• _Directions_
In the entries that follow, how many lines hold the string "CROSS"? Give only that number.

• _Data under study_
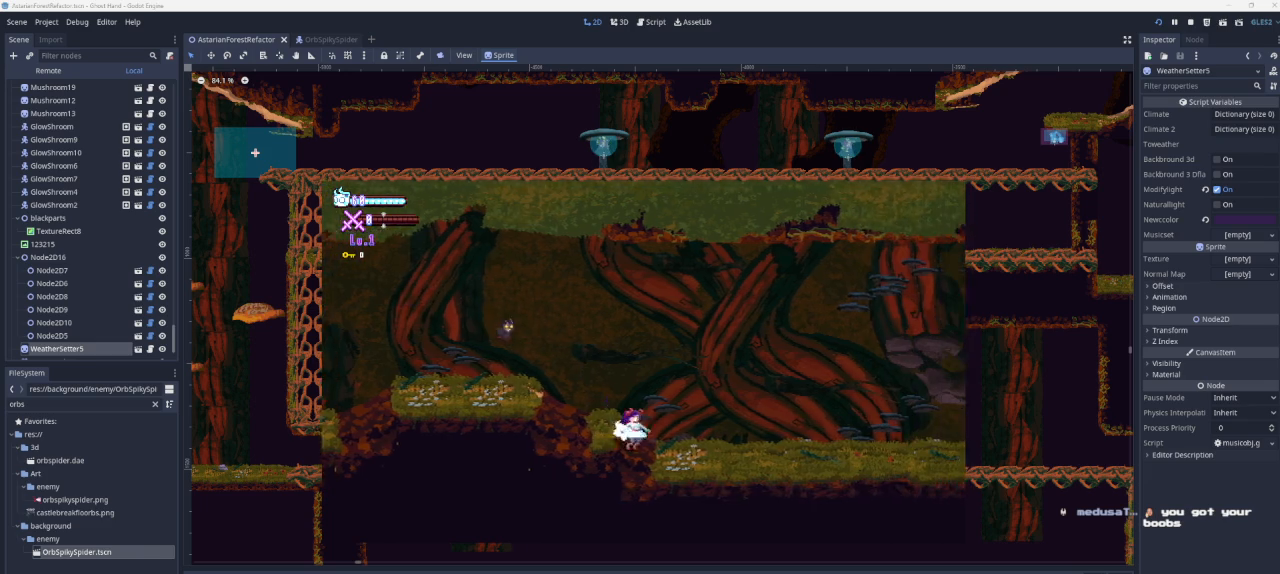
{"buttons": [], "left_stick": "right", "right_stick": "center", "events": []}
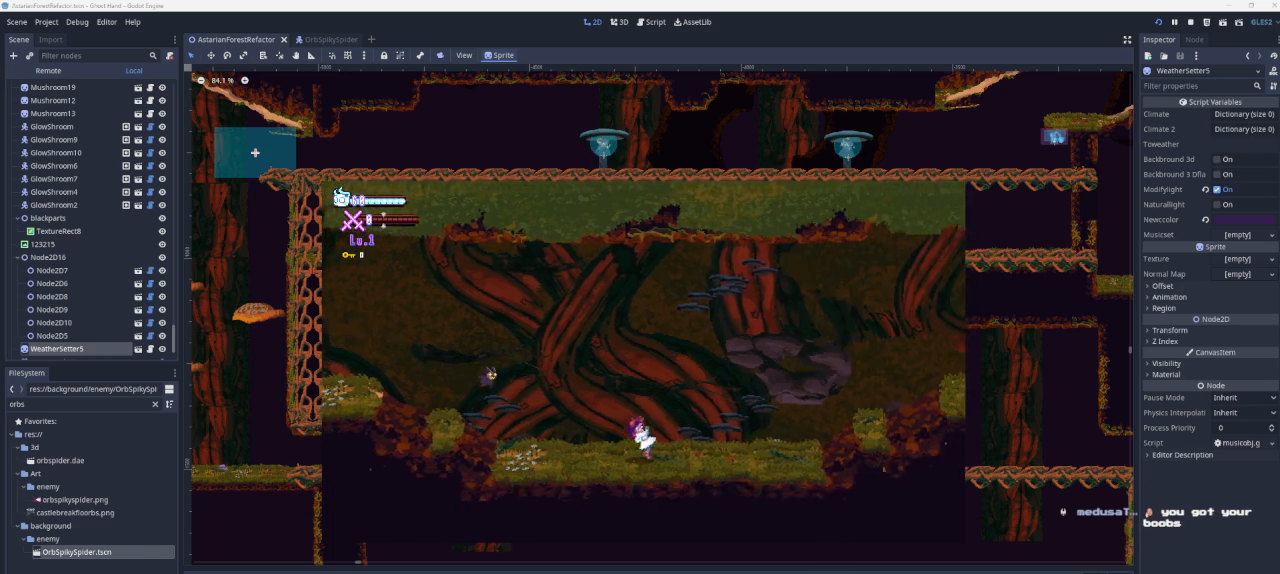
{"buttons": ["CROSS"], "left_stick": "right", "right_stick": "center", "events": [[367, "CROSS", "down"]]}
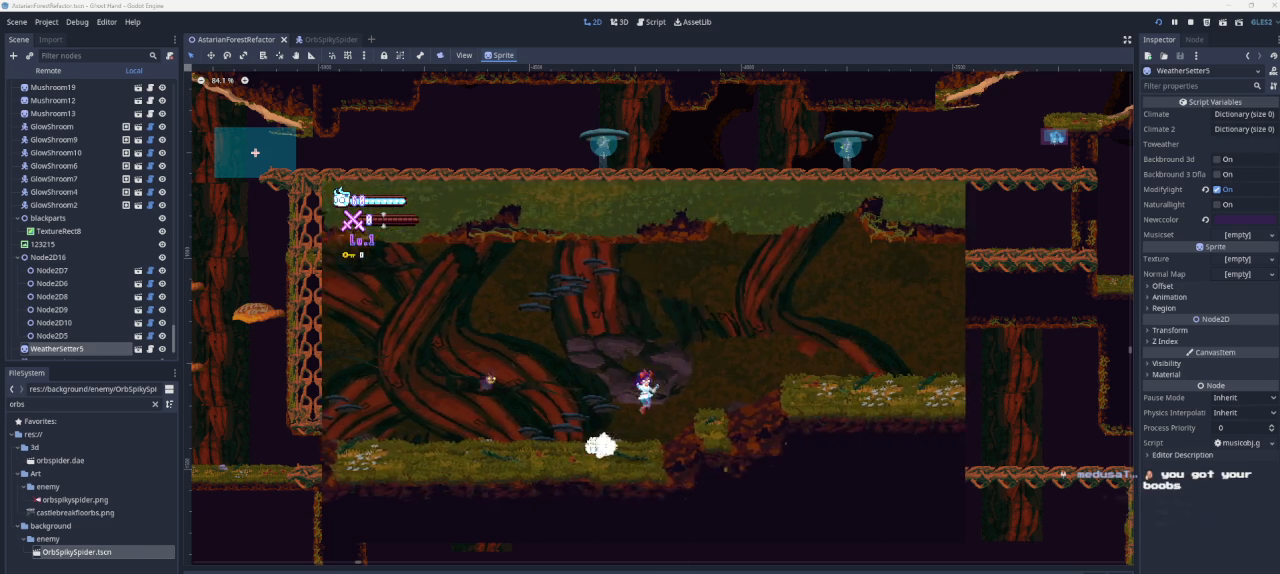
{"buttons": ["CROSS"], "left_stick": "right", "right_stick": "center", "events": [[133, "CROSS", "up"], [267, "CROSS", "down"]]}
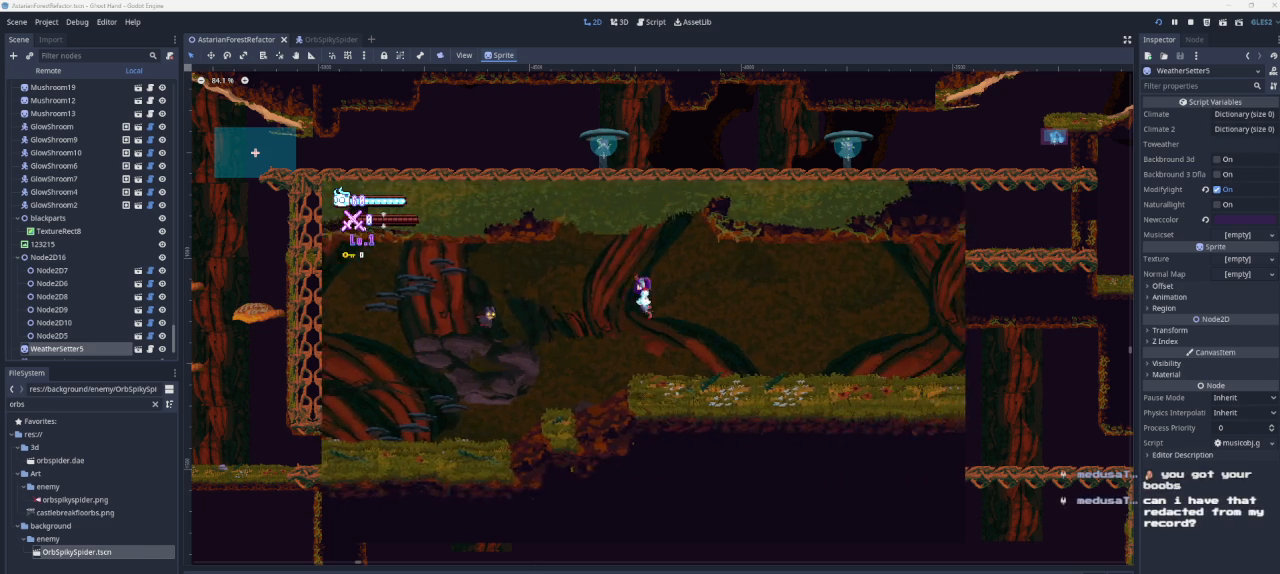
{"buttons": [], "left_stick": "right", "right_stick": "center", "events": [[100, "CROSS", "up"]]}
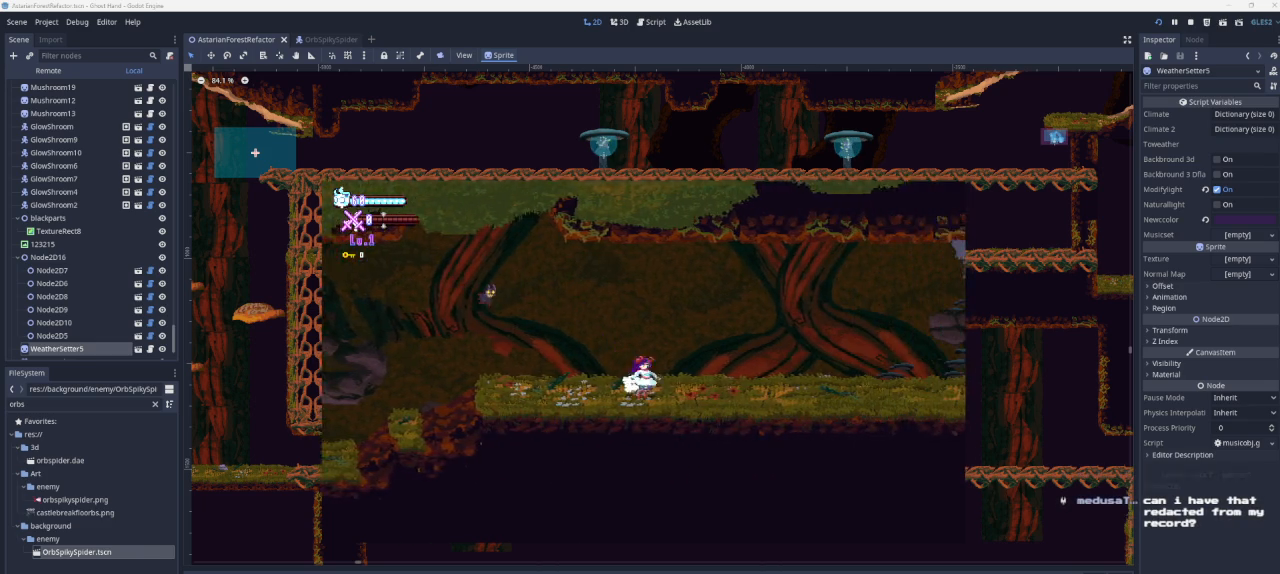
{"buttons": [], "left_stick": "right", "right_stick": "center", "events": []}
* * *
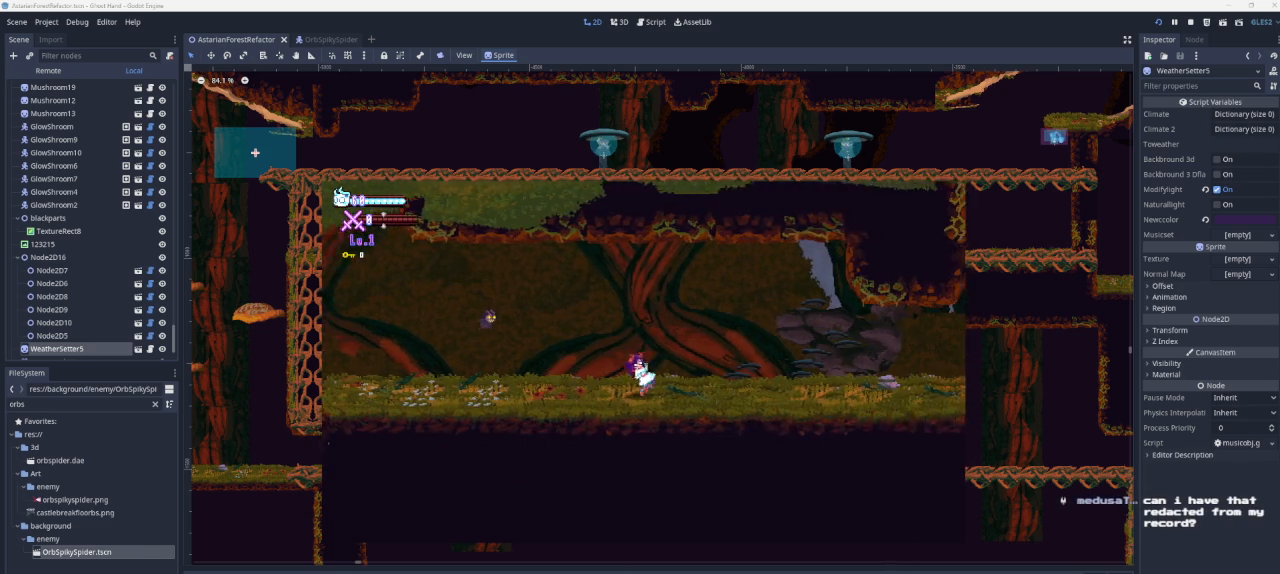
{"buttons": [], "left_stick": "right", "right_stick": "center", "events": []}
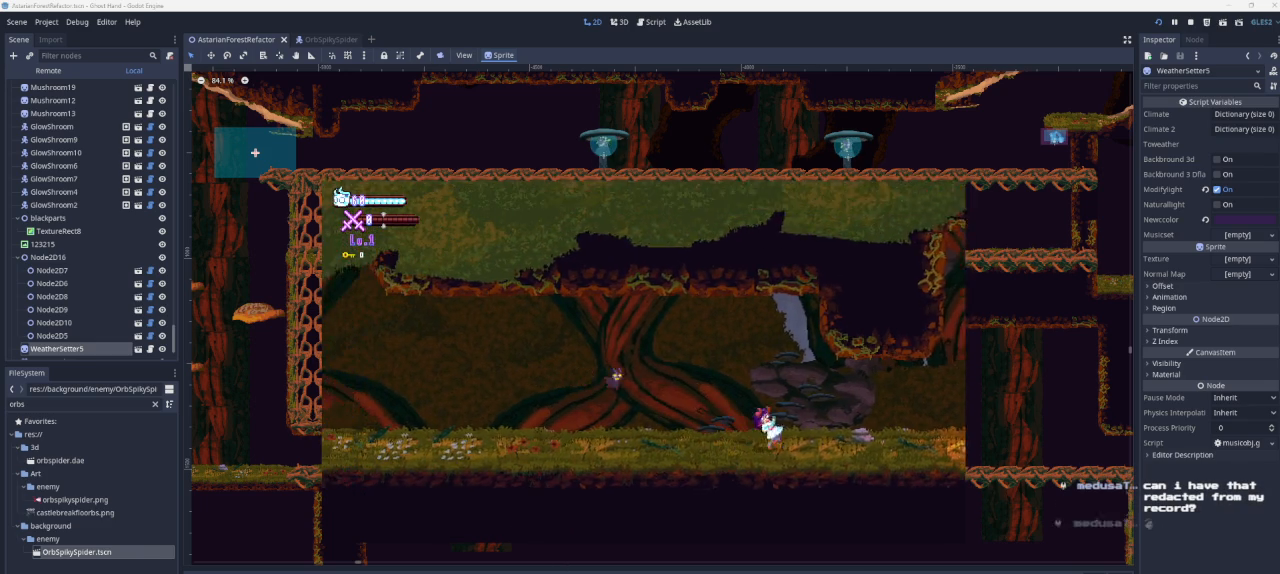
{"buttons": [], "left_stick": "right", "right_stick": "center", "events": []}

• _Response_
3